- cross-posted to:
- [email protected]
- cross-posted to:
- [email protected]
I reported them for harassment with the following statement:
The purpose of this group is to review bomb any game that has gay representation. Their discussion threads talk about using other platforms to discriminate against LGBTQ+ communities and individuals to circumvent Steam’s TOS policies. This type of behavior promotes discrimination, review brigading, and toxicity. It is surprising Steam is tolerating such open homophobia on this platform.
Ebert famously reviewed a few things without giving a score; I believe one of them was Human Centipede about which he said, to paraphrase, “You’ll like this if this is the sort of thing you like.”
There’s a big aspect of genre siloing in gaming.
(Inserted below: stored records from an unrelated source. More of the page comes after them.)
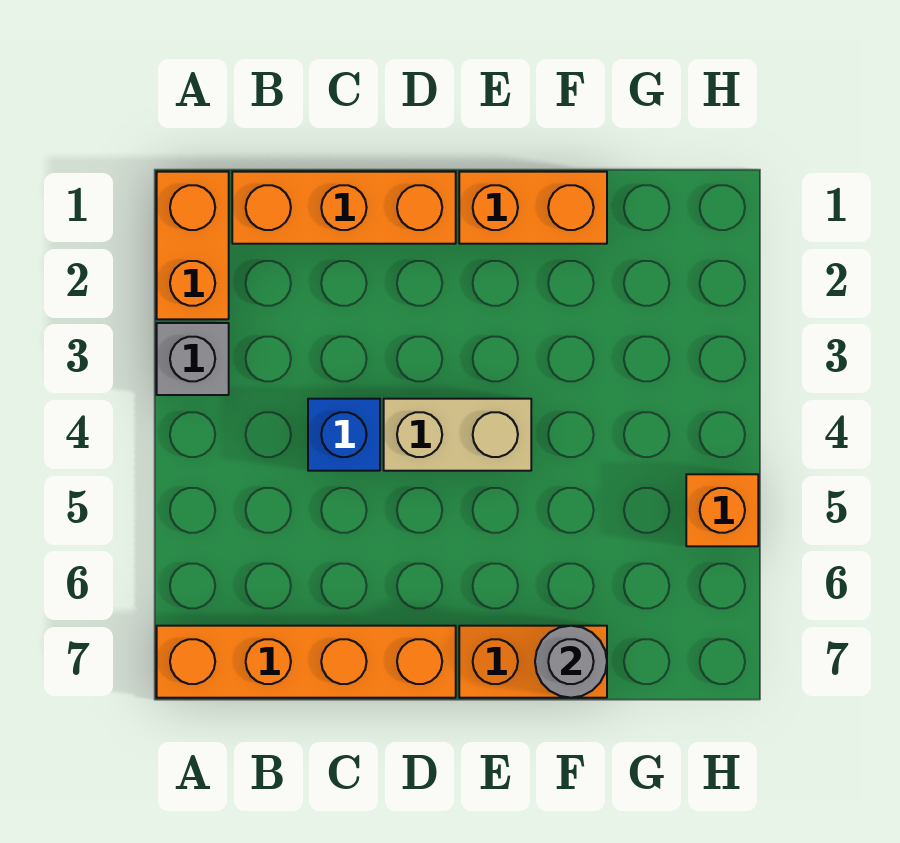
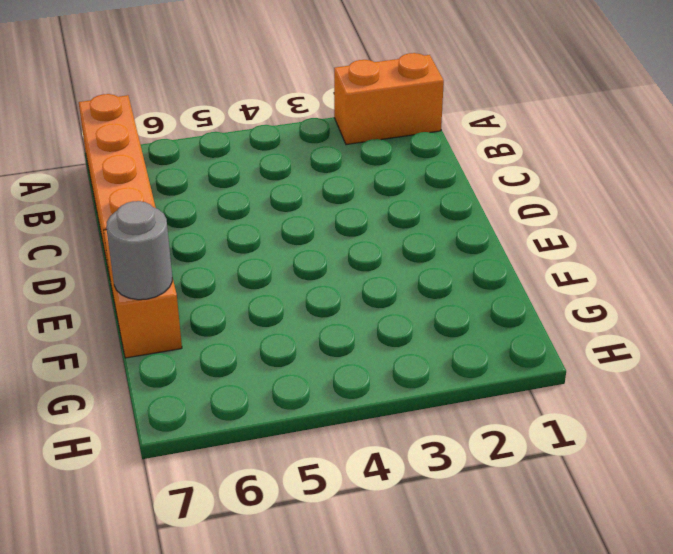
none -> grey brick A3 level 1
none -> orange brick B1:D1 level 1

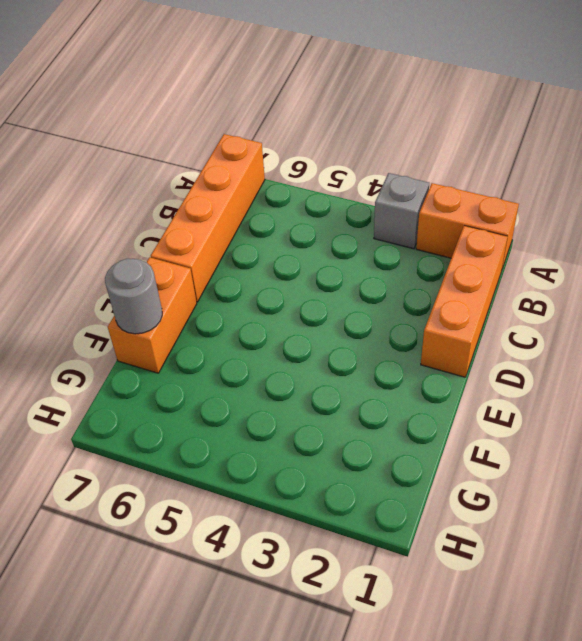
none -> blue brick C4 level 1
none -> tan brick D4:E4 level 1

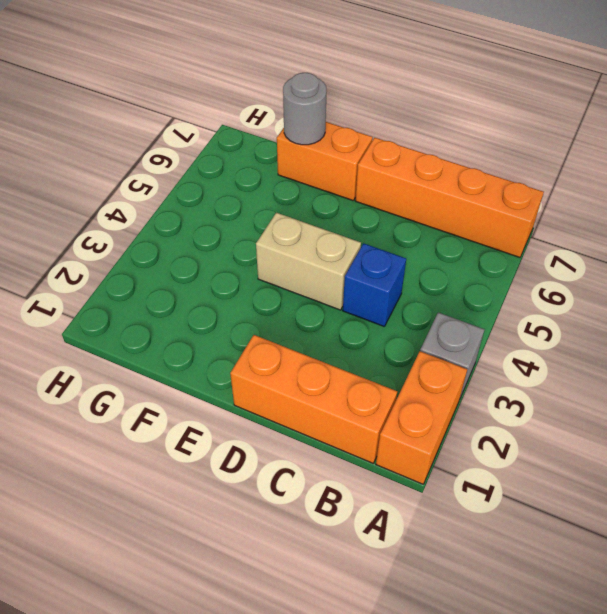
none -> orange brick E1:F1 level 1
none -> orange brick H5 level 1

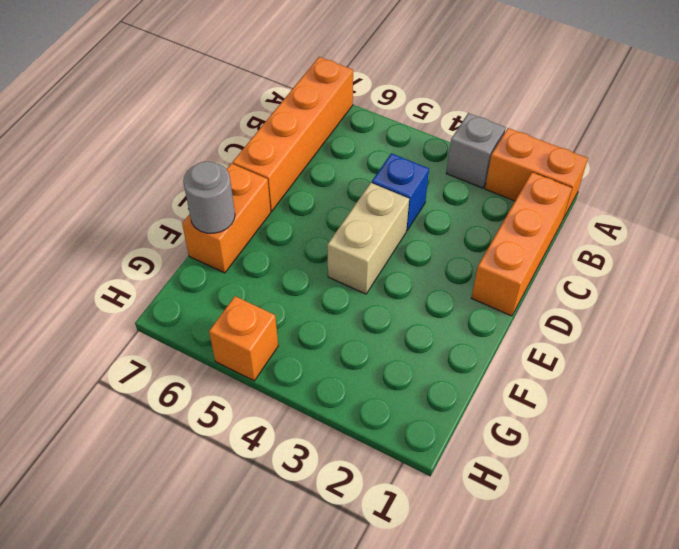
none -> orange brick E1:F1 level 1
Games tend to be developed very hard into specific genres and tropes, not all of which are things I like. However, game developers don’t necessarily like to be categorized that way, so the way things are marketed can get very muddled. I like games that are the sort of thing that I like, and when creators are actively working against me finding out what kind of game they made, I don’t always know what games are a good match for my tastes.
Then add to that: Often games will get very high ratings because the niche of players they cater to thinks the game is sitting near the apex of that niche–and nobody outside the niche is playing that game. But if that niche is, say, visual novels (which bore me to death), I’m not going to like a game. The high rating is, to me, a false signal.
But this is where curators can help! The fact that it’s a specific person with that specific person’s tastes is good if I happen to share those tastes. It helps me to avoid high-rated games that don’t contain the elements I enjoy in a game; and to find the games that cater to my tastes but aren’t marketed in a way that I recognize.